The number of babies born in China continued to shrink last year in a decadelong trend, official data showed Monday, as a declining workforce adds pressure to the ruling Communist Party's ambitions to boost national wealth and global influence.
Some 10.6 million babies were born, down 12% from the 12 million tallied for 2020, the National Bureau of Statistics reported.
The total population stood at 1.413 billion at the end of 2021, an increase of 480,000 from the previous year, the data showed.
The decline in birth rates could undercut the ruling party's plans to develop technology and self-sustaining economic growth based on consumer spending rather than exports and investment.
The fall in population growth has prompted warnings China, where economic output per person is below the global average, might face a “demographic time bomb” and have too few workers to support a growing number of elderly people.

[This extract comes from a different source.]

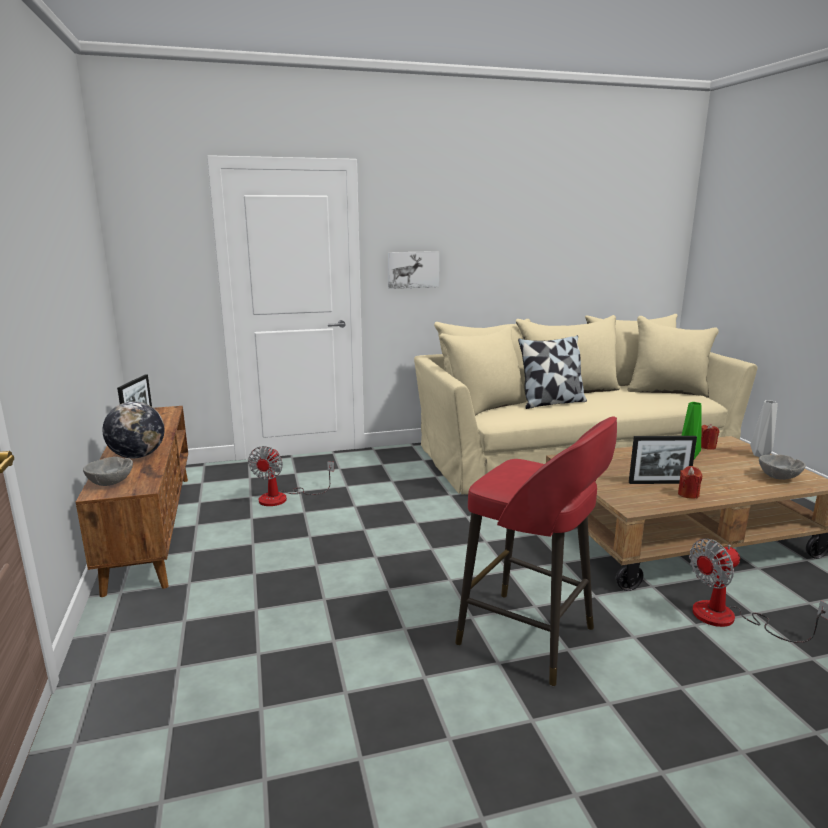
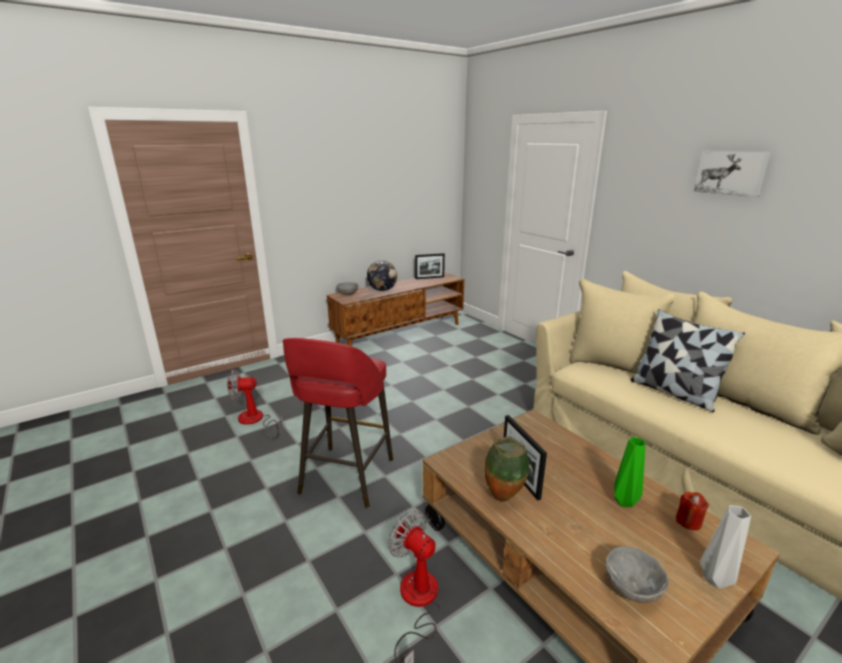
camera: 70 degrees right, 5 degrees up
fan [248,446,334,506] -> fan moved to [227,370,283,439]
picture [388,251,439,289] -> picture moved to [694,151,771,197]
red candle [678,466,702,499] -> vase [484,437,529,502]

The ruling party has enforced birth limits since 1980 to restrain population growth and conserve resources. But leaders started to worry after the working-age population peaked at 925 million in 2011 and started to drop earlier than expected.
Authorities eased birth limits starting in 2015. But couples are put off by high costs, cramped housing and job discrimination against mothers.
The percentage of people aged 16 to 59, the official working-age population, edged down to 882.2 million, or 62.5% of the total, from 63.3% reported in the 2020 census. That is down from 70.1% a decade ago.
Demographers say the working-age share of the population might fall to half by 2050.
There were 267 million people aged 60 and above, or 18.9% of the total, up from 264 million, or 18.7%, in 2020.
The looming worker shortage comes as President Xi Jinping’s government boosts spending on its military and efforts to create global competitors in electric cars and other technologies.
Japan, Germany and some other rich countries face the same challenge of supporting aging populations with fewer workers. But they can draw on investments in factories, technology and foreign assets. By contrast, China depends on labor-intensive farming and manufacturing.
The party took its biggest step in 2015 when rules that limited many couples to having only one child were eased to allow two.
China’s birth rate already was falling before the one-child rule, paralleling trends in South Korea, Thailand and other Asian economies. The average number of children per mother tumbled from above six in the 1960s to below three by 1980, according to the World Bank.
Demographers say official birth limits concealed a further fall in the potential number of children per family.
The one-child limit, enforced with threats of fines or loss of jobs, led to abuses including forced abortions. A preference for sons led parents to kill baby girls, prompting warnings millions of men might be unable to find a wife, and fueling social tension.